Brussels, Belgium (CNN) -- On NATO's first day of command in Libya on Thursday, the alliance reaffirmed its commitment to enforcing the arms embargo and not providing weapons to the rebels.
"The Alliance has the assets in place to conduct its tasks under Operation Unified Protector -- the arms embargo, no-fly zone and actions to protect civilians and civilian centers. In line with the mandate of United Nations Security Council Resolution 1973, NATO's focus is on protecting civilians and civilian-populated areas against the threat of attack, " NATO said in a statement, adding that the "operational tempo" of the mission had not changed because of the handover.
NATO officials say the handover has been smooth and seamless.
On his first day as commander of the Libyan mission, Lt. Gen. Charles Bouchard fielded questions on the possibility that civilians had been hurt as a result of NATO operations. A Vatican envoy reported that as many as 40 civilians had been killed.
"It is a news report and I appreciate the source of this report, but it is worth noting that I take every one of those issues seriously," said Bouchard from the mission's operational command in Naples, Italy.

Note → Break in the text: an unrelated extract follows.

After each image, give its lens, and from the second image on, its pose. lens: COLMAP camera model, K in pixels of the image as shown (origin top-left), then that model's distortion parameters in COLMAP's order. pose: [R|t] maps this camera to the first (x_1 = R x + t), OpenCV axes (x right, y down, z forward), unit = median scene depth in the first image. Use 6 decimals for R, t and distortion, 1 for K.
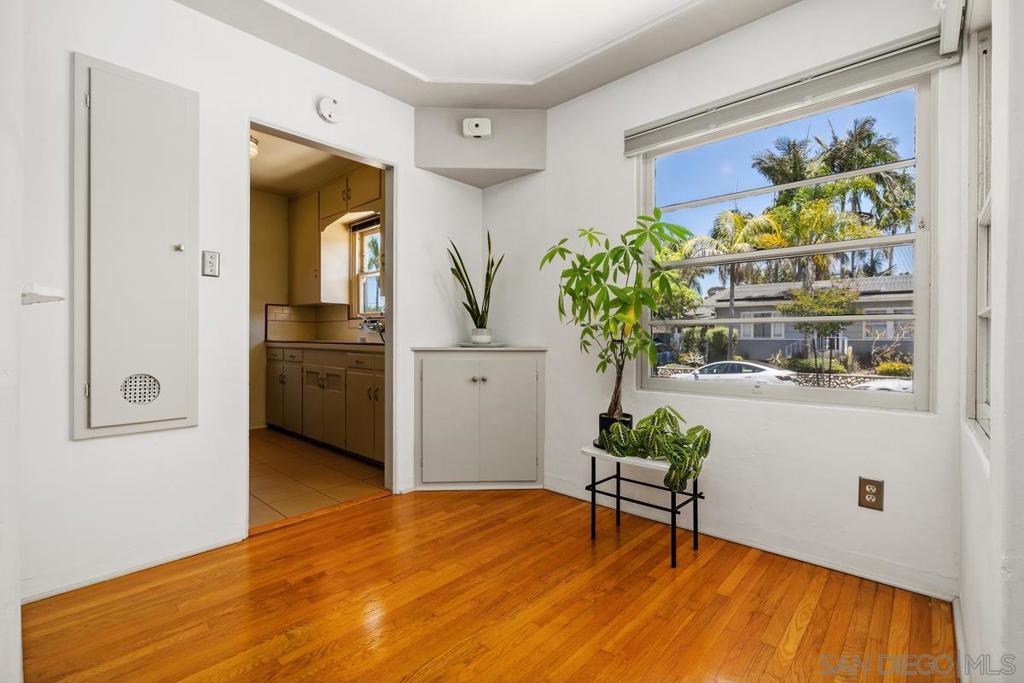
lens RADIAL K [[463.4, 0, 513.9], [0, 463.4, 339.5], [0, 0, 1]] dist [-0.000798, 0.000750]
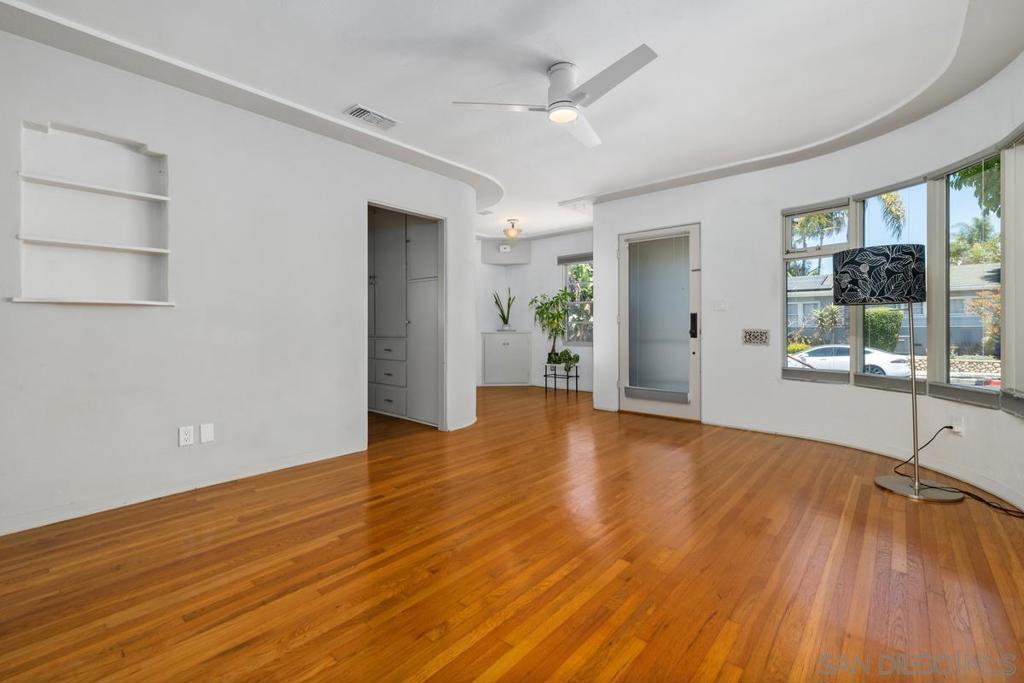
lens RADIAL K [[442.1, 0, 511.1], [0, 442.1, 332.8], [0, 0, 1]] dist [0.003558, 0.000196]
pose [[0.999925, -0.005802, 0.010817, -0.095469], [0.005681, 0.999922, 0.011156, -0.006559], [-0.010881, -0.011093, 0.999879, -1.978479]]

"We are very careful in the prosecution of any of the possible targets that we have. We have very strict rules of engagement provided to us and we are operating within the legal mandate of our United Nations mandate," he added.

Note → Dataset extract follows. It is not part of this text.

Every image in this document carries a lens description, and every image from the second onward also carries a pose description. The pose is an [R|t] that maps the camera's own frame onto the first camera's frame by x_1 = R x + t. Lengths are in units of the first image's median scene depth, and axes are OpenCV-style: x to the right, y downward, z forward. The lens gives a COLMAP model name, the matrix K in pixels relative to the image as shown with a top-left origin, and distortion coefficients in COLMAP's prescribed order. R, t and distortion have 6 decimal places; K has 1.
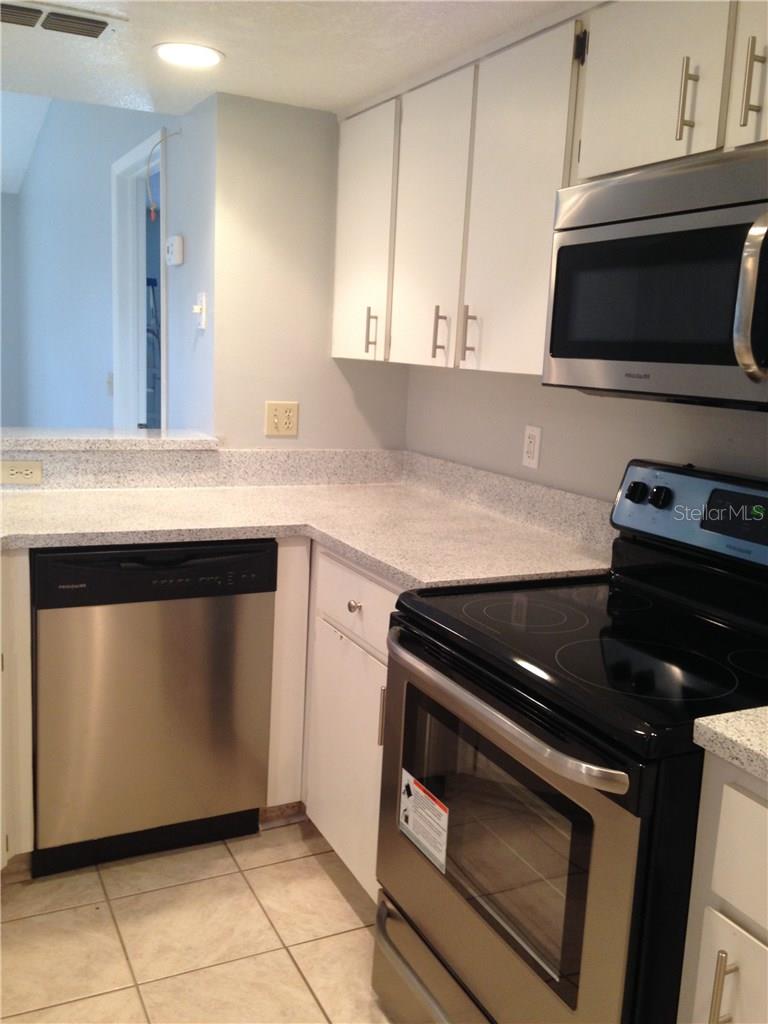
lens RADIAL K [[935.5, 0, 387.3], [0, 935.5, 501.9], [0, 0, 1]] dist [0.083476, 0.000000]
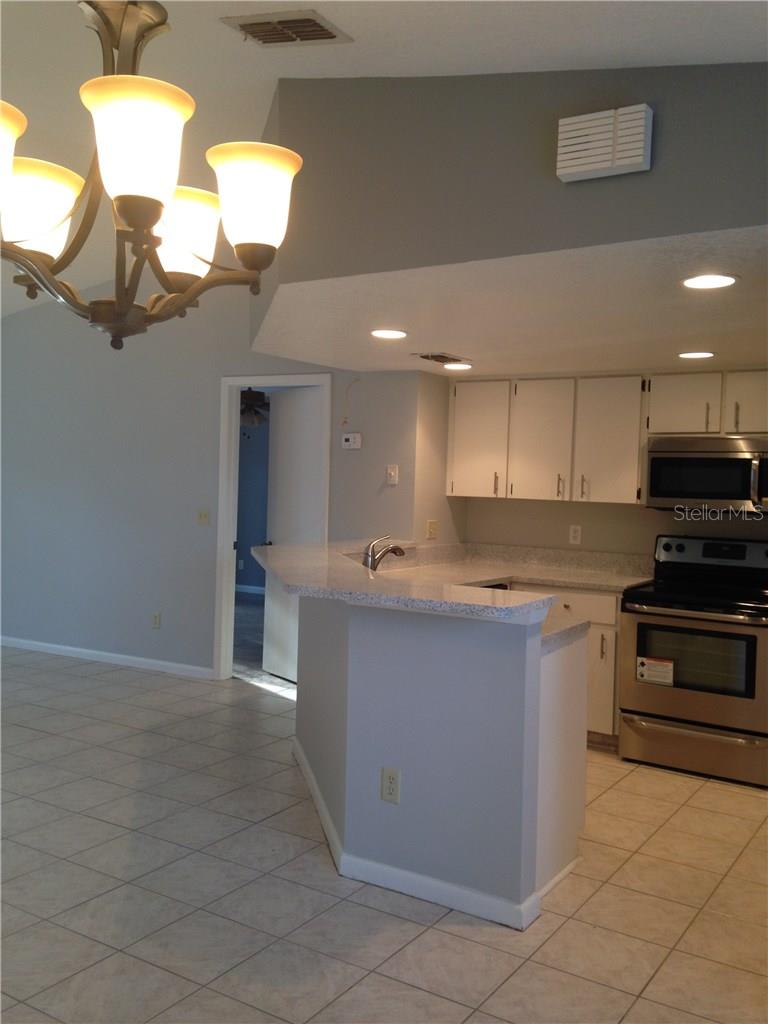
lens RADIAL K [[935.5, 0, 384.7], [0, 935.5, 498.8], [0, 0, 1]] dist [0.083476, 0.000000]
pose [[0.857818, -0.035510, 0.512726, -1.335423], [0.097200, 0.990816, -0.094000, 0.020379], [-0.504679, 0.130472, 0.853391, -0.646194]]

Russian diplomatic officials, meanwhile, warned against a "creative" interpretation of the U.N. resolution and hinted it was beginning to regret its decision to abstain during the U.N. vote. Russia, as one of the Security Council's permanent members, has veto power.
But NATO officials insist they are employing the strictest interpretation of the resolution. "The alliance has nothing to hide -- not to Russia and not to you," Adm. Giampaolo Di Paola, chairman of NATO's Military Committee, told a press briefing at NATO headquarters.